Tait shook his prim, respectable head.
"The swells'll show their tongues to another man now, my gal, who 'asn't the dirt of the Old Bailey on his coat-sleeve. Whistle for patients now, that's what the doctor may. Why, every one of 'em has paid their bills, and them that haven't have asked for their accounts to be sent in. And it's 'Lady So-and-so presents her compliments,' instead of 'Dear Dr. Saxham.' Done for, he is, at least as far as the West End's concerned.... Mind, I don't set up to be infallible, but experience justifies a certain amount of cocksureness, and what I say is--Done for! Best he can do is--sell the practice, and lease, and plate, and pictures, furniture, and so on, for whatever he can get--the movables would have provoked spirited biddin' at auction if the verdict had been Guilty, but, under the circumstances, they won't bring a twentieth part of their valoo--and go Abroad." Tait's gesture was large and vague.
"Foreign parts. Pore dear, it do seem cruel!" sighed the cook.
"And 'is young lady false to 'im, and all. I wonder he don't do away with hisself," sobbed the housemaid. "I do, reely!"
"With all them wicked knives and deadly bottles handy," added the cook.
"Not him!" said Tait. "I'm ready to lay any man the sporting odd against him committing sooicide. He's not the sort. Lord! what was that?"

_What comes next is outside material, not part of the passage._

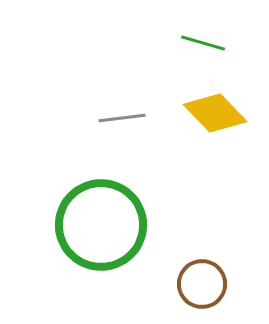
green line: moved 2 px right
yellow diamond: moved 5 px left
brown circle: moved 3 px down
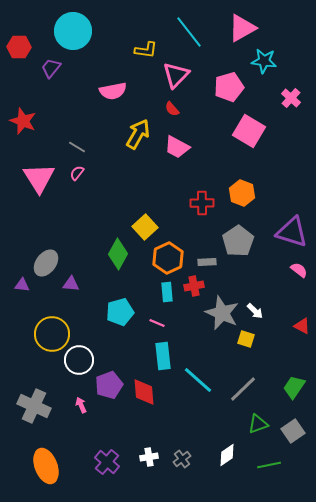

That was only the oversetting of a chair upstairs.
XVII
While the servants talked in the kitchen the master had been sitting quietly in the darkening study. All without and within the man was eddying, swirling blackness. Heat beat and glowed upon his forehead, like the radiation from molten metal; there was a winnowing and fanning as of giant wings or leaping of furnace-fires. The blood in his throbbing temples sang a dull, tuneless song. But presently he became aware of another kind of singing.
It was a little hissing voice that came from the inside of the oak-and-silver cellaret. And it sang a song that the man who sat near had never heard before.